Eine Empfehlung für das weitere Vorgehen werde er keinesfalls abgeben. Wachlin möchte die zahlreichen Fähigkeiten des Gremiums und der Menschen im Ort nutzen, die sich für die Kirchengemeinde einsetzen: "Jetzt ist eine konstruktive Zusammenarbeit gefordert, um sachlich und zügig zu vertretbaren Beschlüssen zu kommen". Es gehe nicht darum, wer gegen was sei, "sondern ich möchte von den Menschen hier wissen, wofür sie sind."

Der Pfarrer ist davon überzeugt, dass es bei den Vorstellungen zur Zukunft der Simmozheimer Kirchengemeinde eine große Schnittmenge gibt. Diese Ziele seien aber nur gemeinsam erreichbar. "Immer wieder Feindbilder aufzubauen, führt zu nichts. So kommt man nicht weiter", sagte Wachlin.

Seine Aufgabe sei es, die Menschen zusammenzuführen, "die es schaffen können und wollen", die Kirchengemeinde voranzubringen. Ständige Einmischungen von Personen außerhalb des Kirchengemeinderatsgremiums, die es immer besser wüssten, seien wenig hilfreich. "Was wollten wir eigentlich ursprünglich?", lautet nach Ansicht Wachlins jetzt die wichtigste Frage.

u Kommentar

Von Marion Selent-Witowski

Die einen sind froh, dass er weg ist, die anderen traurig oder bestürzt wegen der Geschehnisse in der evangelischen Kirchengemeinde Simmozheim.
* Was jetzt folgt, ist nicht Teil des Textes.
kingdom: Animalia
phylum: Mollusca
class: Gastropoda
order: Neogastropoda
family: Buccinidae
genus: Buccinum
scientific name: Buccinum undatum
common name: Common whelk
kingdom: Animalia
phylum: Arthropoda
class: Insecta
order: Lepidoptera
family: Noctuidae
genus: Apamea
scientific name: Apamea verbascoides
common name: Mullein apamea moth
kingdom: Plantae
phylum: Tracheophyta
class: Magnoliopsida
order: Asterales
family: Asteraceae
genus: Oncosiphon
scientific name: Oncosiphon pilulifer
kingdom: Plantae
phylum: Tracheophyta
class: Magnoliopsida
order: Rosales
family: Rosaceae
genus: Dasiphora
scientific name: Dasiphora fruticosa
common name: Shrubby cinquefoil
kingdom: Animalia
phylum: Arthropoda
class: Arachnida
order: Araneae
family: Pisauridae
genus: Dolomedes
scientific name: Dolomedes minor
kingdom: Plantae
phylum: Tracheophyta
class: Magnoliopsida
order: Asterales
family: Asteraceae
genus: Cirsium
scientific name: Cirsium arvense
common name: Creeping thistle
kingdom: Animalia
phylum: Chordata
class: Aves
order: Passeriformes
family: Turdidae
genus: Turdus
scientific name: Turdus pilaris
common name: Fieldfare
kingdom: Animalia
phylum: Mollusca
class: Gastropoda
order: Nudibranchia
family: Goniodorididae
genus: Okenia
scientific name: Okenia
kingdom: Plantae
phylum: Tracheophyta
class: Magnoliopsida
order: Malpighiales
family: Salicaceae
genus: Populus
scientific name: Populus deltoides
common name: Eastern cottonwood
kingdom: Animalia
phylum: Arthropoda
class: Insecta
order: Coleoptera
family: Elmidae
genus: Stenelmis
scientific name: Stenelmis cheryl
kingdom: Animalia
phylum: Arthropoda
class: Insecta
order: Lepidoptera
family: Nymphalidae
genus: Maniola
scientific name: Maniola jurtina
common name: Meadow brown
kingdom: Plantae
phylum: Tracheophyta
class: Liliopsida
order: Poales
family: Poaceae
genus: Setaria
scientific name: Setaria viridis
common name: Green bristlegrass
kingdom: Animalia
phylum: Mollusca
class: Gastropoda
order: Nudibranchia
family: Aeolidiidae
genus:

Nach der Verabschiedung von Pfarrer Manfred Mergel, der sich hatte versetzen lassen, gibt es aber auch Simmozheimer, die ständig Störfeuer zünden. Sie dividieren die Mergel-Befürworter und -Gegner noch weiter auseinander, anstatt nach vorne zu schauen, um vor allem dem Kirchengemeinderat einen Neuanfang zu ermöglichen. Dieser hat viel vor sich. Renovierungsarbeiten an einem Kirchengebäude stehen an, eine Bibelwoche oder ein Konzert im Gotteshaus hat es lange nicht mehr gegeben. Jedes Gremiumsmitglied selbst sollte sich jetzt auf seine Fähigkeiten besinnen. Ansonsten wird es für einen künftigen Ortspfarrer schwer. Oder noch schlimmer: Es findet sich gar kein Nachfolger für Mergel.